Apparemment, la nouvelle production de La Favorite au Théâtre des Champs-Elysées a fait chou blanc. Depuis jeudi dernier, 7 février, date de la première représentation, les commentaires fusent de part et d’autre, au mieux désenchantés, au pire cruels. Indigente, ratée, bourbeuse : aucun adjectif ne semble assez sévère pour qualifier la mise en scène de Valérie Nègre quand l’interprétation musicale, elle, est plus épargnée. L’avantage, quand on arrive quelques jours après la bataille, c’est que l’effet de (mauvaise) surprise ne vient pas parasiter les impressions. Comme l’homme, le critique averti en vaut deux.
Que nous est-il donc donné d’apprécier dans cette création contemporaine d’une œuvre que l’on n’avait pas applaudi à Paris depuis belle lurette ? Certes pas la scénographie d’Andrea Blum, dont le dépouillement simpliste ne sied guère au genre grand-opéra auquel appartient La Favorite, ni la chorégraphie de Sophie Tellier effectivement ridicule. On a beaucoup glosé sur le travail de Valérie Nègre, s’étonnant qu’une élève de Patrice Chéreau ne sache pas mieux sculpter le geste et animer les corps. C’est faire preuve de peu d’indulgence. Si effectivement, les choristes sont faussement occupés et les protagonistes plantés en rang d’oignon le temps des ensembles, les airs et les duos montrent un réel travail sur le mouvement qui culmine dans le quatrième acte. Appelé à la rescousse au dernier moment pour remplacer Celso Albelo (voir brève du 8 janvier dernier), Marc Laho attrape à bras le corps une partition dont il faut bien reconnaître qu’il ne maîtrise pas tous les enjeux. Mais plutôt que de stigmatiser les approximations, saluons le courage et la diction de ce Fernand. Car à trop traquer les défauts d’un spectacle qui, nous sommes d’accord, n’est pas parfait, on court le risque de passer à côté de ses qualités.
Les chœurs de Radio France et du Théâtre des Champs-Elysées, l’Orchestre national de France et la direction de Paolo Arrivabeni ont la plupart du temps été salués hâtivement. Il convient de redire la valeur de chacun, pris ensemble et séparément. Aucune boursouflure ne vient défigurer cette Favorite, appréhendée avec une justesse dramatique qui souligne les forces de l’ouvrage plus qu’elle en accuse les faiblesses. Loic Felix (Don Gaspar), Judith Gautier (Inès) sont aussi de vrais atouts qui réussissent à placer des personnages de second plan sur le devant de la scène.
Carlo Colombara n’est pas la plus limpide des basses mais son Balthazar porte en lui les germes de Don Ruy Gomez de Silva (Ernani) et au-delà de Padre Guardiano (La forza del destino) . Féroce, il balise le chemin qui va de Donizetti à Verdi.

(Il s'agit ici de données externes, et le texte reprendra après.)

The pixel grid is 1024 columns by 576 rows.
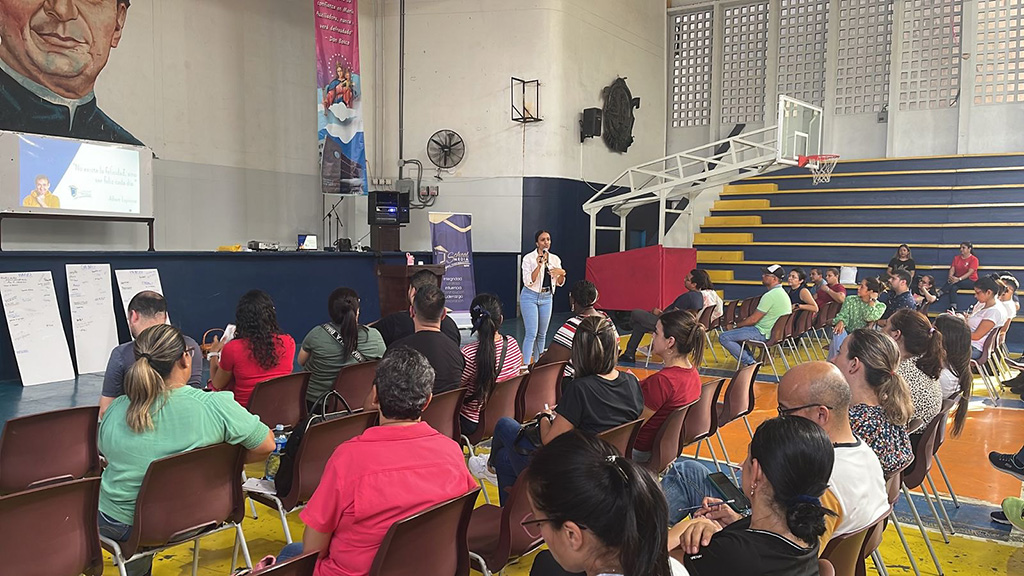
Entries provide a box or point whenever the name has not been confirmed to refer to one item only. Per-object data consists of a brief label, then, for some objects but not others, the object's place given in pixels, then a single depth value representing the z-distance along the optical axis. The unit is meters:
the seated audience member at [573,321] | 5.36
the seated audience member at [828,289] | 9.75
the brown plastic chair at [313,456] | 3.04
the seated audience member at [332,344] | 4.46
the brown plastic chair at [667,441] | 3.53
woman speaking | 7.98
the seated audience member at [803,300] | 8.58
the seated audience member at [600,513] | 1.45
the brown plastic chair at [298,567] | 1.64
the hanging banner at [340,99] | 11.14
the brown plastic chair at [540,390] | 4.37
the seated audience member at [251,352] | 4.13
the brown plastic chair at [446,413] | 3.57
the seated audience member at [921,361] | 3.81
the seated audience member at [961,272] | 11.38
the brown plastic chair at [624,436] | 2.95
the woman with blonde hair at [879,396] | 2.88
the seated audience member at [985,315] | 7.10
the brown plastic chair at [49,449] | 3.00
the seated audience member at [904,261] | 11.24
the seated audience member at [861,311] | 7.71
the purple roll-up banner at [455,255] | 11.34
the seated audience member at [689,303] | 8.52
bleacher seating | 12.40
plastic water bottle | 3.43
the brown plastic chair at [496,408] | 4.10
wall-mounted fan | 13.25
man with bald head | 2.24
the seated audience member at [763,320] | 8.12
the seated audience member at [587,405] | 3.25
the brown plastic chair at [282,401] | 3.81
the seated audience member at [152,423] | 2.60
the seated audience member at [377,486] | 2.05
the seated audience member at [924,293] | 9.77
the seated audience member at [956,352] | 4.21
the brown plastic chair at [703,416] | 4.04
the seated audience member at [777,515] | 1.77
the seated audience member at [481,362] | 4.20
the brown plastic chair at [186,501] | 2.54
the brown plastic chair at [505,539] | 2.53
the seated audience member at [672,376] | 3.71
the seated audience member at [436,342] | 4.02
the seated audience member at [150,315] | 4.00
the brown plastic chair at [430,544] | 1.98
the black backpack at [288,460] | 3.07
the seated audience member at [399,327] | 5.19
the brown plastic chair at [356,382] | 4.21
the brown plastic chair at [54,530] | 2.13
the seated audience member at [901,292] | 8.17
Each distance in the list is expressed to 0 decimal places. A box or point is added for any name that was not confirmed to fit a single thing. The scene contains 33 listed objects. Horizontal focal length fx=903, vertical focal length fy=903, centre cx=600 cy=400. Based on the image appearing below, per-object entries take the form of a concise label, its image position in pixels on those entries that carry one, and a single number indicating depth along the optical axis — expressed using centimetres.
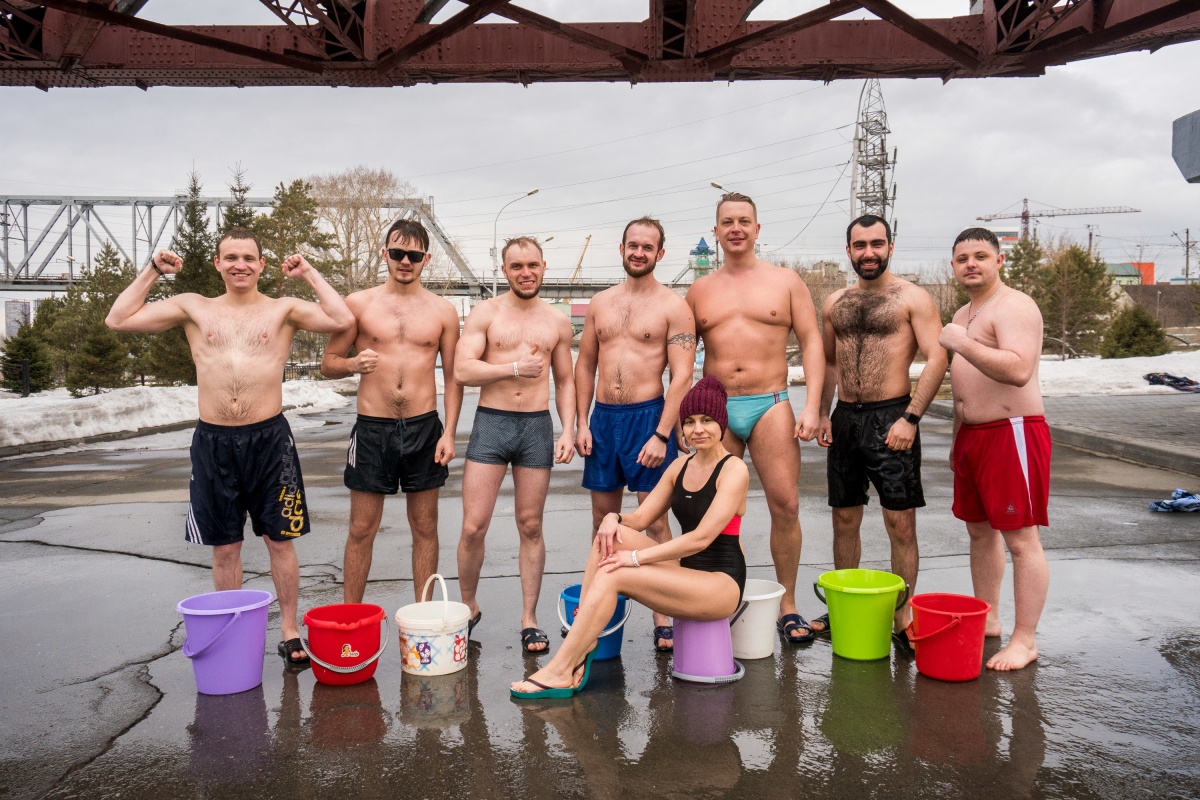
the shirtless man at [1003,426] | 445
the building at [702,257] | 5814
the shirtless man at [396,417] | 502
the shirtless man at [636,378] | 495
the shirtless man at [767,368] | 502
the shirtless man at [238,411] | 462
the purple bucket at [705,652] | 427
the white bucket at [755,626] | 462
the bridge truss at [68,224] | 12638
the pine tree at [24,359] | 3238
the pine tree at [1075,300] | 3831
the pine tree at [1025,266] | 4294
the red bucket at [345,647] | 422
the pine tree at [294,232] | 4272
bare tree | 5025
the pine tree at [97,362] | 2927
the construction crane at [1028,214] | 13450
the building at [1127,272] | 13780
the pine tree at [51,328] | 3613
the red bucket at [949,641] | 423
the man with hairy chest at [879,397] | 489
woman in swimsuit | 411
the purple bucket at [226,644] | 412
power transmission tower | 4969
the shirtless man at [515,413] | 496
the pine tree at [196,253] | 2802
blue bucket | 455
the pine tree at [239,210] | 3145
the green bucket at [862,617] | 454
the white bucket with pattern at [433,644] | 439
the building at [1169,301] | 7688
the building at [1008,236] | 12252
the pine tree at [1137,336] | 3103
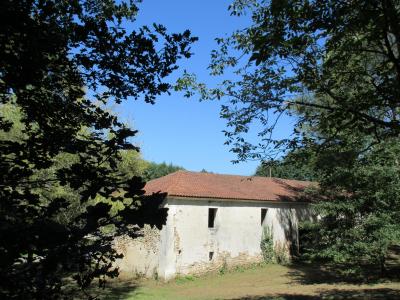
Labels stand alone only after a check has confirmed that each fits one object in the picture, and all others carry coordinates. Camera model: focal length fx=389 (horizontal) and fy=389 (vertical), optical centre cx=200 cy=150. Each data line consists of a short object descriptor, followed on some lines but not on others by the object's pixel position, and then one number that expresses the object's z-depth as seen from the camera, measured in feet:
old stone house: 70.90
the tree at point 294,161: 28.32
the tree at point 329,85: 16.61
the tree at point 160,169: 151.84
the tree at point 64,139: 5.95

Grippée lors des premières représentations, Alice Coote, à présent rétablie, peut montrer ce qu’elle est capable de faire du rôle de Léonor conçue aux dimensions sulfureuses de Rosine Stoltz (voir nos cinq clés pour La Favorite). A quelques bagatelles près, la prononciation du français est impeccable. La voix possède la largeur voulue avec un registre grave appuyé que la mezzo-soprano utilise à des fins d’expression. L’aigu n’accuse pas davantage de faiblesse, la ligne est assurée. De tels arguments jouent en faveur d’un chant qui s’épanouit au fur et à mesure de la représentation jusqu’à proposer dans le dernier acte un festival de couleurs. Trop à la limite. On ne se plaindra pas que la mariée fût trop belle mais l’émotion pourrait gagner un cran supplémentaire si les effets étaient mieux dosés.
Comment enfin expliquer que l’on n’ait pas tressé plus serrés les lauriers de Ludovic Tézier. Annoncé souffrant, le baryton entre sur scène comme un taureau dans l’arène. Son « jardins de l’Alcazar » demanderait plus de poésie, tout comme l’air qui suit, le splendide « Léonor ! Viens » que l’on aimerait moins gonflé de décibels. Mais, une fois rassuré sur son état de santé, l’interprète reprend ses droits et ajoute à un timbre envoutant une prestance et un phrasé d’une noblesse qui puise son inspiration à la source des plus grands : Endrèze, Ernest Blanc, Michel Dens, Gabriel Bacquier… Tous ces géants qui, en quelques notes, savent magnifier un tel répertoire, trop souvent déprécié. Dommage qu’à trop regarder l’arbre stylisé qui tenait lieu de décor au 3e acte, beaucoup n’aient pas vu la forêt qu’il cachait.